::: DATA SUPPLIED :::

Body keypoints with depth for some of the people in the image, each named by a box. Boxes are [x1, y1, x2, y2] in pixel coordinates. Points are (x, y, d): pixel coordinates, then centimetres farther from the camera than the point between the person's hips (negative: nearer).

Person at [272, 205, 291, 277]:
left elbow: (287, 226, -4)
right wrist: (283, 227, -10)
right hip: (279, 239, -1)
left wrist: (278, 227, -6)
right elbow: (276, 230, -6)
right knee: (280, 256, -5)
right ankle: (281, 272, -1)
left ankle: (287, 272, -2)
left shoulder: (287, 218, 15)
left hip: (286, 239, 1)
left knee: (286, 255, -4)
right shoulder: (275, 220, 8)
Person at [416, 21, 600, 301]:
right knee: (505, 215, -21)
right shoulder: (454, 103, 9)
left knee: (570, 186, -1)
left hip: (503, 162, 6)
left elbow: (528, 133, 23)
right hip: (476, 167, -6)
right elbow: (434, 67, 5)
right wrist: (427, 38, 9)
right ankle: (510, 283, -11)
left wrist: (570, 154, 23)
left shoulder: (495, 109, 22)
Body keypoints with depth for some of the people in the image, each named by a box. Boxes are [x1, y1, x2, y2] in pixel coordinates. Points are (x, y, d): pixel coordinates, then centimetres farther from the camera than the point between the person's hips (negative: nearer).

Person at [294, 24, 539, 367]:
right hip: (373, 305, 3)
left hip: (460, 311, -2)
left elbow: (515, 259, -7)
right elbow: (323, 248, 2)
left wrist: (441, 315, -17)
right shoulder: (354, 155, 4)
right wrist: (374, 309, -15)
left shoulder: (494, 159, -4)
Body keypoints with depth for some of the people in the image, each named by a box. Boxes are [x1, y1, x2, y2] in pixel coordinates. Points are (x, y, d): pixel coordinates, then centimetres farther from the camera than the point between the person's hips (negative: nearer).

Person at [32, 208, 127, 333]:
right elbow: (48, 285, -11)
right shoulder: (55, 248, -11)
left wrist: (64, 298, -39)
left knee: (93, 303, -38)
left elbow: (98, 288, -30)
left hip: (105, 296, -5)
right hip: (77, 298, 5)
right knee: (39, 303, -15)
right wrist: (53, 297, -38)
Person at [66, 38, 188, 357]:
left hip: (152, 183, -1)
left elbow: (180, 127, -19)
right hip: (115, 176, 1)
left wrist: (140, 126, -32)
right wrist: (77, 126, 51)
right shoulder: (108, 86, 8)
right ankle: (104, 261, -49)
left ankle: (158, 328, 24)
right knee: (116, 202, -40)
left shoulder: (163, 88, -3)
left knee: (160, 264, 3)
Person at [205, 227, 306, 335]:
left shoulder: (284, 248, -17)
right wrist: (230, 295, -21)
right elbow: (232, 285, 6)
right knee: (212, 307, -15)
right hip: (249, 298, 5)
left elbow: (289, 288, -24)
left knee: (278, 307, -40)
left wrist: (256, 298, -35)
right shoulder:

:::

### WHAT THIS TASK INVOLVES
Up to and including the line with "left ankle: (287, 272, -2)", write out the records above exactly, starting from their first line.

### RESPONSE TO THE EXERCISE
Body keypoints with depth for some of the people in the image, each named by a box. Boxes are [x1, y1, x2, y2] in pixel coordinates. Points are (x, y, d): pixel coordinates, then centimetres farther from the camera than the point between the person's hips (negative: nearer).

Person at [272, 205, 291, 277]:
left elbow: (287, 226, -4)
right wrist: (283, 227, -10)
right hip: (279, 239, -1)
left wrist: (278, 227, -6)
right elbow: (276, 230, -6)
right knee: (280, 256, -5)
right ankle: (281, 272, -1)
left ankle: (287, 272, -2)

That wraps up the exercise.